Admittedly, I have much less patience for people these past few months. That sounds weird and wrong to say. I mean that I am closing ranks; I have no time to join in a chorus of criticism directed toward myself.

I used to love meeting new people; I don't anymore. I will probably say a lot more offensive things in the weeks and months ahead, because I think I had an idol of being popular, an idol of being well-liked. I wasn't one to mince words to begin with, and now, I find that sometimes, diplomacy leaves leaves you holding the ashes of fruitless efforts to please others.

I think the Sacrament of Holy Orders is a wonderful gift, one of the greatest ever given to humankind. I also think it doesn't necessarily prevent any man from being a fool. Please do move the priests, powers that be. The broken cistern is more obvious the longer it stays in the same place.

I think I'll be one of those public intellectuals who dies, and someone will say, "he wasn't one to suffer fools gladly." The prospect of this doesn't bother me like it used to.

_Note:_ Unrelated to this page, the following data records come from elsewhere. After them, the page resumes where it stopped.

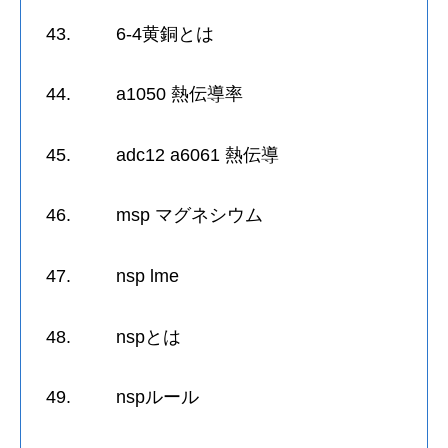
43. 6-4黄銅とは
44. a1050 熱伝導率
45. adc12 a6061 熱伝導
46. msp マグネシウム
47. nsp lme
48. nspとは
49. nspルール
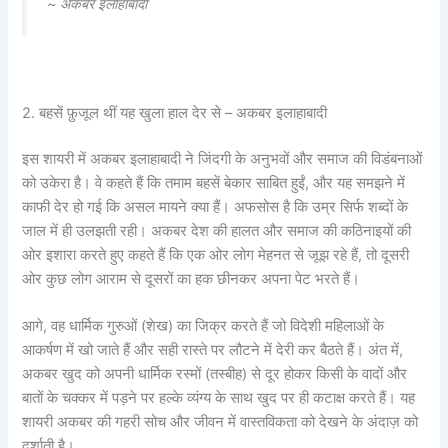
~ अकबर इलाहाबादी
2. बहसें फ़ुजूल थीं यह खुला हाल देर से – अकबर इलाहाबादी
इस शायरी में अकबर इलाहाबादी ने जिंदगी के अनुभवों और समाज की विडंबनाओं
को उकेरा है। वे कहते हैं कि तमाम बहसें बेकार साबित हुईं, और यह समझने में
काफी देर हो गई कि असल मायने क्या हैं। अफसोस है कि उम्र सिर्फ शब्दों के
जाल में ही उलझती रही। अकबर देश की हालत और समाज की कठिनाइयों की
ओर इशारा करते हुए कहते हैं कि एक ओर लोग मेहनत से जूझ रहे हैं, तो दूसरी
ओर कुछ लोग आराम से दूसरों का हक छीनकर अपना पेट भरते हैं।
आगे, वह धार्मिक गुरुओं (शेख) का जिक्र करते हैं जो विदेशी महिलाओं के
आकर्षण में खो जाते हैं और सही रास्ते पर लौटने में देरी कर बैठते हैं। अंत में,
अकबर खुद को अपनी धार्मिक रस्मों (तस्बीह) से दूर होकर किसी के वादों और
बातों के चक्कर में पड़ने पर हल्के व्यंग्य के साथ खुद पर ही कटाक्ष करते हैं। यह
शायरी अकबर की गहरी सोच और जीवन में वास्तविकता को देखने के अंदाज़ को
दर्शाती है।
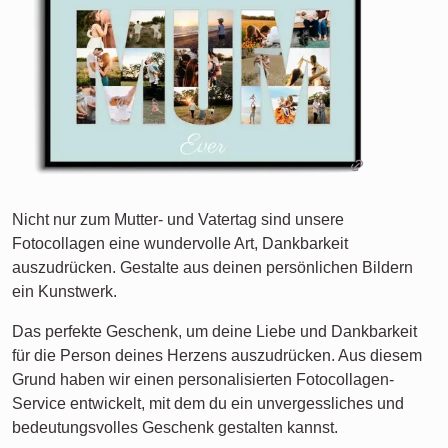
Nicht nur zum Mutter- und Vatertag sind unsere
Fotocollagen eine wundervolle Art, Dankbarkeit
auszudrücken. Gestalte aus deinen persönlichen Bildern
ein Kunstwerk.
Das perfekte Geschenk, um deine Liebe und Dankbarkeit
für die Person deines Herzens auszudrücken. Aus diesem
Grund haben wir einen personalisierten Fotocollagen-
Service entwickelt, mit dem du ein unvergessliches und
bedeutungsvolles Geschenk gestalten kannst.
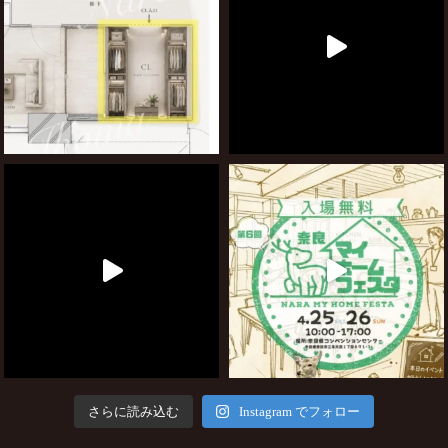
さらに読み込む
Instagram でフォロー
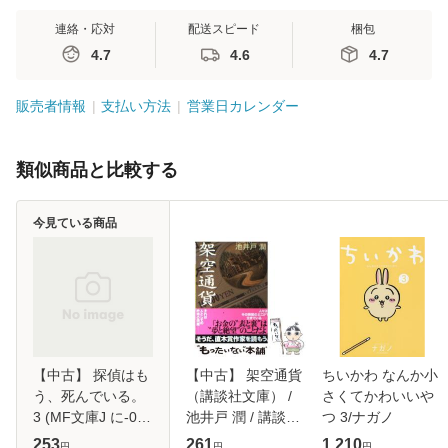
連絡・応対
配送スピード
梱包
4.7
4.6
4.7
販売者情報
支払い方法
営業日カレンダー
類似商品と比較する
今見ている商品
【中古】 探偵はも
【中古】 架空通貨
ちいかわ なんか小
う、死んでいる。
（講談社文庫） /
さくてかわいいや
3 (MF文庫J に-04-
池井戸 潤 / 講談社
つ 3/ナガノ
03) / 二語十 /
[文庫]【メール便送
253
261
1,210
円
円
円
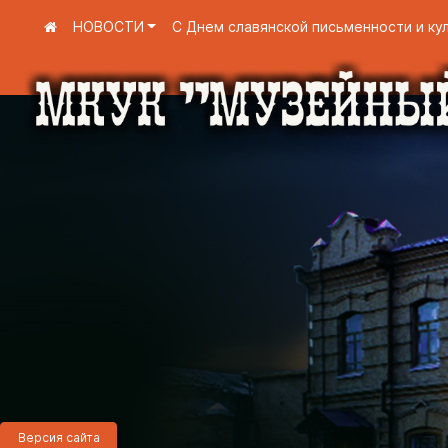
НОВОСТИ
С Днем славянской письменности и ку
Версия сайта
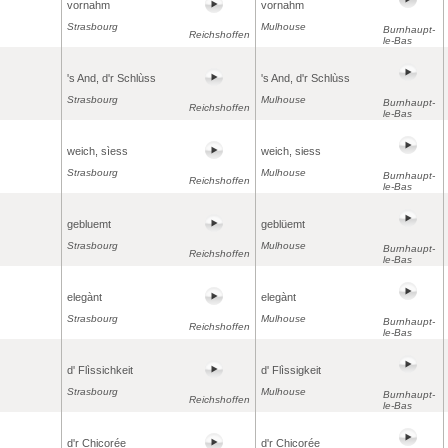
vornahm
vornahm
Strasbourg
Mulhouse
Burnhaupt-
Reichshoffen
le-Bas
's And, d'r Schlùss
's And, d'r Schlùss
Strasbourg
Mulhouse
Burnhaupt-
Reichshoffen
le-Bas
weich, sìess
weich, siess
Strasbourg
Mulhouse
Burnhaupt-
Reichshoffen
le-Bas
gebluemt
geblüemt
Strasbourg
Mulhouse
Burnhaupt-
Reichshoffen
le-Bas
elegànt
elegànt
Strasbourg
Mulhouse
Burnhaupt-
Reichshoffen
le-Bas
d' Flìssichkeit
d' Flìssigkeit
Strasbourg
Mulhouse
Burnhaupt-
Reichshoffen
le-Bas
d'r Chicorée
d'r Chicorée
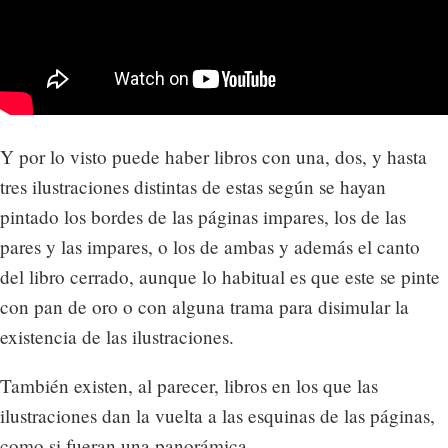
Y por lo visto puede haber libros con una, dos, y hasta
tres ilustraciones distintas de estas según se hayan
pintado los bordes de las páginas impares, los de las
pares y las impares, o los de ambas y además el canto
del libro cerrado, aunque lo habitual es que este se pinte
con pan de oro o con alguna trama para disimular la
existencia de las ilustraciones.
También existen, al parecer, libros en los que las
ilustraciones dan la vuelta a las esquinas de las páginas,
como si fueran una panorámica.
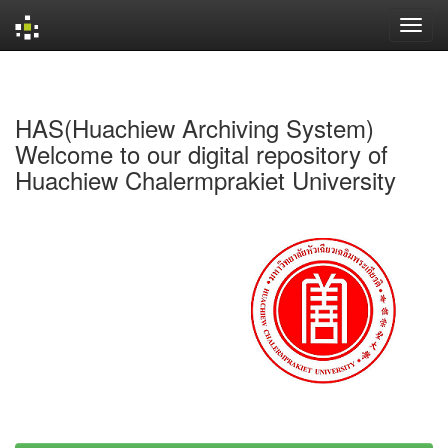
Skip
navigation
HAS(Huachiew Archiving System)
Welcome to our digital repository of
Huachiew Chalermprakiet University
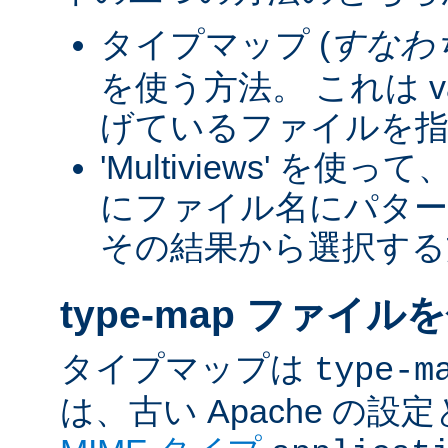
タイプマップ (
すなわ
を使う方法。 これは va
げているファイルを指
'Multiviews' を
にファイル名にパター
その結果から選択する
type-map ファイル
タイプマップは
type-m
は、古い Apache の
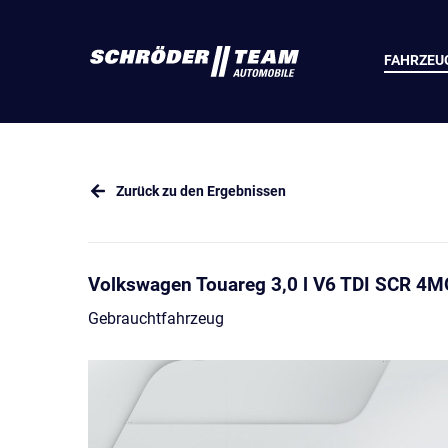
FAHRZEU
Zurück zu den Ergebnissen
Volkswagen Touareg 3,0 l V6 TDI SCR 4M
Gebrauchtfahrzeug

It's true that I want people to like me. Truthfully, I want people to love me. I haven't worked out how this will work, since I'm not sure I like most people.

The singer-poet Carole King wrote, "People can be so cold. They'll hurt you, and desert you. They'll take your soul if you let them. Oh, but don't you let them."

I haven't worked out how this works, given that a heart that loves is a heart that hurts, by definition. I do know that right now, the pagans are wiser to me than the children of light.